* _WORK REQUIRED_
Take the entries that follow and write them out again, word for word.

↓

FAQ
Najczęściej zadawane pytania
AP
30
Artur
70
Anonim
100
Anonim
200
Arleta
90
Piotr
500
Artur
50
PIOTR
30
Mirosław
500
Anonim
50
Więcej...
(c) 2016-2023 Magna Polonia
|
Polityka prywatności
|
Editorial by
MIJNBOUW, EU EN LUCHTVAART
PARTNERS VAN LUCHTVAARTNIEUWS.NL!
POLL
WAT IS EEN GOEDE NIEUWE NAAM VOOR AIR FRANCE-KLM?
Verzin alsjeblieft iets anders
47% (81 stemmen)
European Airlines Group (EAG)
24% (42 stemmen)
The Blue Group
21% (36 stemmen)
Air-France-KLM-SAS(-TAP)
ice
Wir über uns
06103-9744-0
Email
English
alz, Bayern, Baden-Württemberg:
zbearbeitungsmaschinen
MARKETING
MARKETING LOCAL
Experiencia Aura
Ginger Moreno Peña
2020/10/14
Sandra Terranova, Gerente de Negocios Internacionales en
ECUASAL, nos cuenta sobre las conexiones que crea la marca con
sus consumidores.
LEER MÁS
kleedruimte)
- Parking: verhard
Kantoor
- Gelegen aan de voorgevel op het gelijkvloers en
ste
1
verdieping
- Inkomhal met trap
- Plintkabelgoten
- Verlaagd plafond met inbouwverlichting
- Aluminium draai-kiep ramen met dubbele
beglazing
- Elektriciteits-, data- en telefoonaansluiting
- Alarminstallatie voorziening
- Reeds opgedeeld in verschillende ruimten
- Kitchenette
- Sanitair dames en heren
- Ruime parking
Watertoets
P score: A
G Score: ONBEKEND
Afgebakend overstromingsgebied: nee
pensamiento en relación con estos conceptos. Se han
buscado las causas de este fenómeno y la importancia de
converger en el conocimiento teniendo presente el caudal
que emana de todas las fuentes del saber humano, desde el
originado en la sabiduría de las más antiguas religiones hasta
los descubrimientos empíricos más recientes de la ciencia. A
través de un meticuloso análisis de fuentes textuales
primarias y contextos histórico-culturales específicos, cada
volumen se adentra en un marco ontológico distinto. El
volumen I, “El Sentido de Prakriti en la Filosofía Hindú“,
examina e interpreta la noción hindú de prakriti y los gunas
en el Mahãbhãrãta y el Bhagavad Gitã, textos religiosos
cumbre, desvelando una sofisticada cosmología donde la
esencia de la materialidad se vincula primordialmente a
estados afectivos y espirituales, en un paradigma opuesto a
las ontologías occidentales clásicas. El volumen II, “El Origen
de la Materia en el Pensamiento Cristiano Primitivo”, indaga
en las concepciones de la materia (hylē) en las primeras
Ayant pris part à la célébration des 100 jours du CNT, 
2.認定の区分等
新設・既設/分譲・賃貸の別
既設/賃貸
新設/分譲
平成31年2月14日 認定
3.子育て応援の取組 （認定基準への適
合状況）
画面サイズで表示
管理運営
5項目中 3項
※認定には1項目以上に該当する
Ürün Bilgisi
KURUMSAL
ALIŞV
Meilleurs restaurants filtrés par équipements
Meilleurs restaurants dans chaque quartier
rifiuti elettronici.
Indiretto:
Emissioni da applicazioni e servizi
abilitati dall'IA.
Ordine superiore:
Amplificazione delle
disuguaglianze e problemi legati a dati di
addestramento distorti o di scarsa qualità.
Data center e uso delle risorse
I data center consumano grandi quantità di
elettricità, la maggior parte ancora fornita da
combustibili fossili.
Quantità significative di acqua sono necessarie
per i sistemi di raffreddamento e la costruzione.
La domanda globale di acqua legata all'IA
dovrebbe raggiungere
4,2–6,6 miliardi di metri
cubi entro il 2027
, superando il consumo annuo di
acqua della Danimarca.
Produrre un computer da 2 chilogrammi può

↑

* _ANSWER TO THE PROBLEM_
FAQ
Najczęściej zadawane pytania
AP
30
Artur
70
Anonim
100
Anonim
200
Arleta
90
Piotr
500
Artur
50
PIOTR
30
Mirosław
500
Anonim
50
Więcej...
(c) 2016-2023 Magna Polonia
|
Polityka prywatności
|
Editorial by
MIJNBOUW, EU EN LUCHTVAART
PARTNERS VAN LUCHTVAARTNIEUWS.NL!
POLL
WAT IS EEN GOEDE NIEUWE NAAM VOOR AIR FRANCE-KLM?
Verzin alsjeblieft iets anders
47% (81 stemmen)
European Airlines Group (EAG)
24% (42 stemmen)
The Blue Group
21% (36 stemmen)
Air-France-KLM-SAS(-TAP)
ice
Wir über uns
06103-9744-0
Email
English
alz, Bayern, Baden-Württemberg:
zbearbeitungsmaschinen
MARKETING
MARKETING LOCAL
Experiencia Aura
Ginger Moreno Peña
2020/10/14
Sandra Terranova, Gerente de Negocios Internacionales en
ECUASAL, nos cuenta sobre las conexiones que crea la marca con
sus consumidores.
LEER MÁS
kleedruimte)
- Parking: verhard
Kantoor
- Gelegen aan de voorgevel op het gelijkvloers en
ste
1
verdieping
- Inkomhal met trap
- Plintkabelgoten
- Verlaagd plafond met inbouwverlichting
- Aluminium draai-kiep ramen met dubbele
beglazing
- Elektriciteits-, data- en telefoonaansluiting
- Alarminstallatie voorziening
- Reeds opgedeeld in verschillende ruimten
- Kitchenette
- Sanitair dames en heren
- Ruime parking
Watertoets
P score: A
G Score: ONBEKEND
Afgebakend overstromingsgebied: nee
pensamiento en relación con estos conceptos. Se han
buscado las causas de este fenómeno y la importancia de
converger en el conocimiento teniendo presente el caudal
que emana de todas las fuentes del saber humano, desde el
originado en la sabiduría de las más antiguas religiones hasta
los descubrimientos empíricos más recientes de la ciencia. A
través de un meticuloso análisis de fuentes textuales
primarias y contextos histórico-culturales específicos, cada
volumen se adentra en un marco ontológico distinto. El
volumen I, “El Sentido de Prakriti en la Filosofía Hindú“,
examina e interpreta la noción hindú de prakriti y los gunas
en el Mahãbhãrãta y el Bhagavad Gitã, textos religiosos
cumbre, desvelando una sofisticada cosmología donde la
esencia de la materialidad se vincula primordialmente a
estados afectivos y espirituales, en un paradigma opuesto a
las ontologías occidentales clásicas. El volumen II, “El Origen
de la Materia en el Pensamiento Cristiano Primitivo”, indaga
en las concepciones de la materia (hylē) en las primeras
Ayant pris part à la célébration des 100 jours du CNT, 
2.認定の区分等
新設・既設/分譲・賃貸の別
既設/賃貸
新設/分譲
平成31年2月14日 認定
3.子育て応援の取組 （認定基準への適
合状況）
画面サイズで表示
管理運営
5項目中 3項
※認定には1項目以上に該当する
Ürün Bilgisi
KURUMSAL
ALIŞV
Meilleurs restaurants filtrés par équipements
Meilleurs restaurants dans chaque quartier
rifiuti elettronici.
Indiretto:
Emissioni da applicazioni e servizi
abilitati dall'IA.
Ordine superiore:
Amplificazione delle
disuguaglianze e problemi legati a dati di
addestramento distorti o di scarsa qualità.
Data center e uso delle risorse
I data center consumano grandi quantità di
elettricità, la maggior parte ancora fornita da
combustibili fossili.
Quantità significative di acqua sono necessarie
per i sistemi di raffreddamento e la costruzione.
La domanda globale di acqua legata all'IA
dovrebbe raggiungere
4,2–6,6 miliardi di metri
cubi entro il 2027
, superando il consumo annuo di
acqua della Danimarca.
Produrre un computer da 2 chilogrammi può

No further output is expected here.